===== TEXTE FOURNI =====
La transgression comme infraction
Tout d’abord, la littérature utilise le terme d’infraction tel un synonyme de la transgression (Dejours, 1996 ; Dodier, 1996 ; Koenig et al., 2016). À ce titre, Dejours (1996) en distinguent quatre types : l’infraction inévitable, lorsque les règles qui encadrent le travail sont contradictoires ; l’infraction à corps défendant, c’est-à-dire que l’individu enfreint de manière consciente pour autrui ; l’infraction faite de mauvaise foi, dans le but de tromper autrui ; et enfin l’infraction pour soi, qui est réalisée dans le but de nuire mais pour soi-même. Pour Dodier (1996), l’infraction peut être établie par rapport à une règle mais contestable par rapport à une autre. Il faut donc hiérarchiser les règles les unes par rapport aux autres. L’infraction à une règle est aussi susceptible de circonstances atténuantes. Enfin, reprenant les mots de Dejours (2003 : 15), « bien travailler c’est toujours faire des infractions. » (Koenig et al., 2016 : 4)
La transgression comme indiscipline
L’indiscipline est également un terme utilisé au même titre que la transgression. L’indiscipline n’est pas synonyme d’incompétence, bien au contraire « elle est l’expression d’une « habileté » de l’acteur, témoin de la complexité des relations qu’il entretien avec les règles. » (Fredy Planchot, 2002 : 36). En agissant de manière indisciplinée, c’est-à-dire en transgressant, l’individu démontre une réelle habileté dans sa pratique professionnelle.
La transgression comme violation délibérée
La transgression est également appelée « violation délibérée » mettant en avant le caractère volontaire, qui n’implique pas, pour autant, une intention malveillante (Reason, 1997 dans Koening et al., 2016). Contrairement à une erreur donc, la violation est intentionnelle et répond à trois motifs principaux que sont, de parvenir à effectuer le travail en dépit de l’obstacle de la règle, d’éprouver le plaisir de la transgression ou encore d’économiser ses efforts (Reason, 1997 dans Koenig et al., 2016). Pour finir, nous pouvons retenir que pour transgresser, les individus doivent être suffisamment familiers des tâches qu’ils réalisent.
Pourquoi les individus transgressent-ils ?
===== DONNÉES À ANALYSER =====
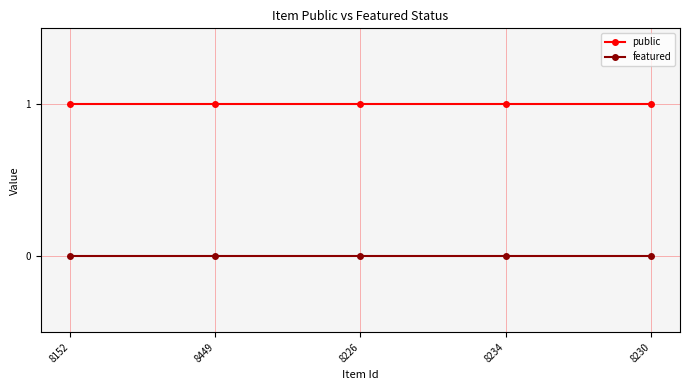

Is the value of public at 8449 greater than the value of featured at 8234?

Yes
=====
===== DONNÉES À ANALYSER =====
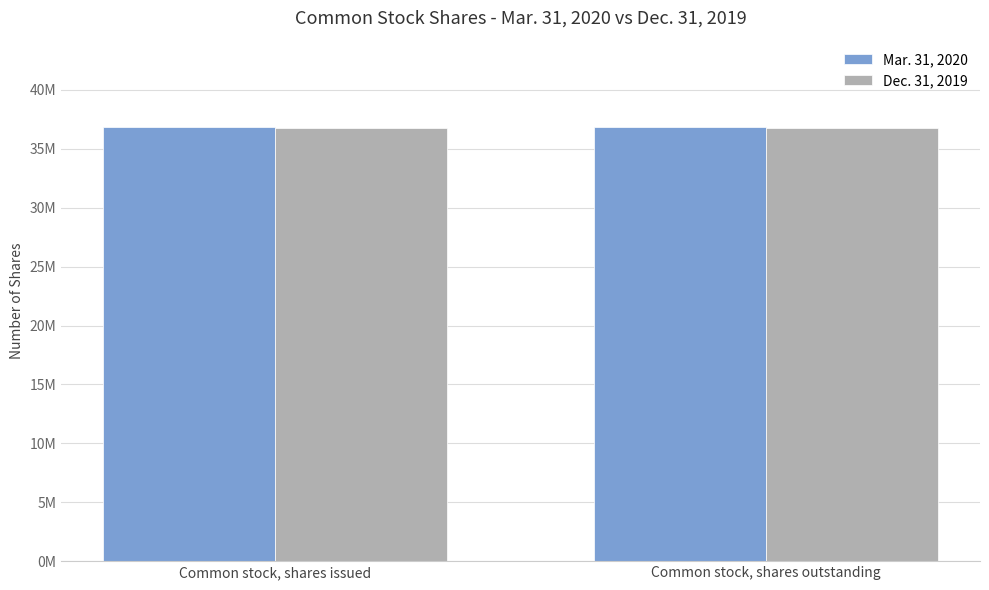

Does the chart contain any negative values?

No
=====
VOS TÂCHES:
**A)** D'après le texte sur la transgression, quels sont les trois motifs principaux de la violation délibérée selon Reason ?
**B)** Poursuivez le texte sur la transgression à partir de l'endroit où il s'arrête.
Les lignes n'ont aucun lien avec le texte sur la transgression.

RÉSULTATS PAR TÂCHE:
**A)** Parvenir à effectuer le travail en dépit de l'obstacle de la règle, éprouver le plaisir de la transgression et économiser ses efforts.

**B)**
Cet écart de comportement trouve dans la littérature une principale raison. La transgression résulterait « d’un écart entre les idéaux culturels proposés aux agents sociaux et les modèles légitimes de conduite. » (Pesqueux, 2010 : 6). En effet, la transgression est considérée comme la résultante d’un écart entre les objectifs ou intérêts de l’organisation et ceux des acteurs ou de groupes d’acteurs (Joffre & Tissioui, 2019). Afin d’atteindre leurs idéaux culturels, les individus mettent en place des modes d’adaptation tels que la résistance, l’évasion par abandon des valeurs et des normes ou encore la rébellion correspondant à un remplacement des valeurs et des normes rejetées par un système culturel et normatif. Bien que cette raison, c’est-à-dire l’écart entre les objectifs de l’organisation et ceux des acteurs, soit souvent invoquée, la littérature évoque plusieurs autres motifs poussant les individus à transgresser.La transgression est donc un phénomène inhérent au monde social qui le structure (Thuderoz, 1996). « La transgression de la règle ne serait donc pas ainsi un accroc, une scorie, une rupture dans l’harmonie de la règle et son application, mais plutôt un mode permanent de régulation sociale, une façon coutumière pour la règle de fonctionner. » (Thuderoz, 1996 : 123). La transgression doit donc être perçue comme un élément naturellement présent dans la vie des organisations, qui s’opère toujours face à un cadre de référence. On transgresse une loi, une norme, une règle etc. L’enjeu de cette partie est donc de saisir les différentes raisons invoquées par les acteurs organisationnels lors d’actes transgressifs, à travers une structuration en cinq motifs.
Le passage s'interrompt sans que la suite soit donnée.